Pastor’s Pen – November 2017

By November 1, 2017Pastor's Pen

There is nothing like the wave of color that spreads across the trees of this great sate to cause one to slide into a “Fall” state of mind. As the colors deepen and drown out the last of the green leaves, my mind turns to all things autumn. I love the deep brown of dead corn stalks and the rust brown of soy beans waiting to be harvested.

Nothing is more beautiful to me than a lawn carpeted with leaves of various shades of brown, red and yellow. There is something in the crunch of leaves under foot during a leisurely stroll that satisfies the primal soul as it drains away the demands of our rushed modern world. Such a scene is surpassed only by leaves animated by the wind. Released from captivity they run along the ground and interact with each other like carefree children; or suddenly they take flight and ride the currents like  great raptors soaring on unseen thermals.

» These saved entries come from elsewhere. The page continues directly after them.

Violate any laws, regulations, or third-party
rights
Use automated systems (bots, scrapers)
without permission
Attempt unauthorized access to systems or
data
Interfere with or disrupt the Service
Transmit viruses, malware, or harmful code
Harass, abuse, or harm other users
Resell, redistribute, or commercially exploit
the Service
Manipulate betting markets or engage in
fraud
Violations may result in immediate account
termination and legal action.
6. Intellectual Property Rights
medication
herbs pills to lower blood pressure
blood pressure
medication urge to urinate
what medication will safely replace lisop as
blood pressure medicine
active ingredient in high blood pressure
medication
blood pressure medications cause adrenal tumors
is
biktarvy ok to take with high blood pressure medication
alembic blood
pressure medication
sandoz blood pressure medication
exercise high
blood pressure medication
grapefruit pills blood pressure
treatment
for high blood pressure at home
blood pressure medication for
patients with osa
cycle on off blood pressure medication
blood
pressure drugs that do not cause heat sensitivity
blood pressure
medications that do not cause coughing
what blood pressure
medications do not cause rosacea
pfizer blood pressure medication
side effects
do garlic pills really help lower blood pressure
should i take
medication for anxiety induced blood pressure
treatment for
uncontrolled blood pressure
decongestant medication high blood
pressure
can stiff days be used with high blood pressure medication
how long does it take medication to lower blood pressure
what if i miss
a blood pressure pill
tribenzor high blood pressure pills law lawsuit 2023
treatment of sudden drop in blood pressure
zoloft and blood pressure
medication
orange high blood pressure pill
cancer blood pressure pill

But Fall is more than harvest season or colorful leaves playing in the streets. It is a reminder that we live in a world of constant change. Autumn didn’t just drop out of the sky suddenly, but it has been in a subtle process for weeks now and it slowly but inevitably will dissolve into Winter.

This slow but continual change is as good an analogy for life as can be offered.

For example, I don’t remember when I began to experience physical pain every morning when I move to get out of bed. I only recognize it now that it has reached a certain threshold. Kind of like missing the first few leaves that hint at the approach of fall, but then suddenly catching a sundrenched mountain side of full color. Our perception of change only kicks in when that change reaches a certain threshold and then we are suddenly struck with the reality that things are different. It seems like just yesterday we were celebrating the 4th of July!

To a very great extent, the same is true of life in general. The pile of leaves I jumped in when a child looked just like the pile of leaves I rake up today, but my body will no longer tolerate a belly-flop into that deceptively soft looking pile of leaves. When did this change happen? Like the season itself, I suspect my  physical limitation did not suddenly happen, but it evolved over the course of many years until one day the suddenness of the subtle but relentless change happened.

It was the suddenness of that slow but relentless change that really rocked me just a few days ago. Karen and I were discussing how we would celebrate Thanksgiving Day (the epitome of Fall for me) now that Dad sold his house and would be coming to live with us. Without much thought, I said that perhaps Dad would want to celebrate one last Thanksgiving meal at his house . . .and the suddenness of the change that has been coming for 50 years hit me like a ton of bricks.

I will still stroll in leave covered woods, but it will not be in the woods where my brother and I  played cowboys and Indians. I will still celebrate Thanksgiving Day with family and friends, but after this year, it will never again be in the house where I was nurtured and my parents spent their entire married life. On some level we actually do see change coming, but it almost always takes some defining moment for that change to really hit home . . . and that defining moment always seems sudden.

It is the suddenness of that defining moment that causes many to become reactionary. Change may have been on the horizon for many years, but the suddenness of recognition causes us to try to stop the change. But herein lies a fundamental truth, I cannot stop the leaves turning from green to gold because I do not like the season that follows (here envision winds howling and snow blowing).

I like what the great story teller Garrison Keller says about falling: “It’s not the fall that hurts us, it is the things we do to try to keep from falling that hurts us.” Generally change in our world is not what hurts us, but it is the things we do to try to stop the change that causes us damage. We are living in a time of great national distress but that distress is not so much from how things have changed as it is to the lengths and tactics many people are willing to employ to stop that change. Hate, blaming, finger-pointing, demonizing, warmongering, belittling and division will not stop the change that has been coming my entire life anymore than yelling at the trees will stop them from changing colors.  The above mentioned actions only make living in the season harder. Winter is coming whether I like it or not.

It is time for Christians to quit engaging in, accepting, tolerating, or ignoring the current atmosphere of the Harlot Rome and to reclaim the humility of Jesus the Christ. This season is the perfect time for confession and healing. We can reclaim Christ by nurturing the spirit of Thanksgiving.

When you read about the very first Pilgrims you don’t get the sense that they blamed their very bad plight on the government in England, or their provincial leaders , or people of a different color for their terrible circumstances. They thanked God for the life they had, for the food they had, for friends and families they had in the midst of the bleakest of times. Our current national distress speaks more to a loss of the Christian spirit of thanksgiving than anything else.

I wonder if we learned to appreciate the colorful leaves instead of complaining about them blowing on our lawns, if we slowed down and noted the subtle colors of the harvest instead of  the complaining about the smells of farming, if we appreciated the multicolored children playing as God’s diversity instead of complaining about them being in the streets,.  If we could simply thank God for our multiple blessings instead of focusing on manufactured woes, wouldn’t life be better?

I am going to kick leaves, watch the harvest, enjoy the cool air, eat a Thanksgiving meal with my 93 year-old father, and thank God for all that is!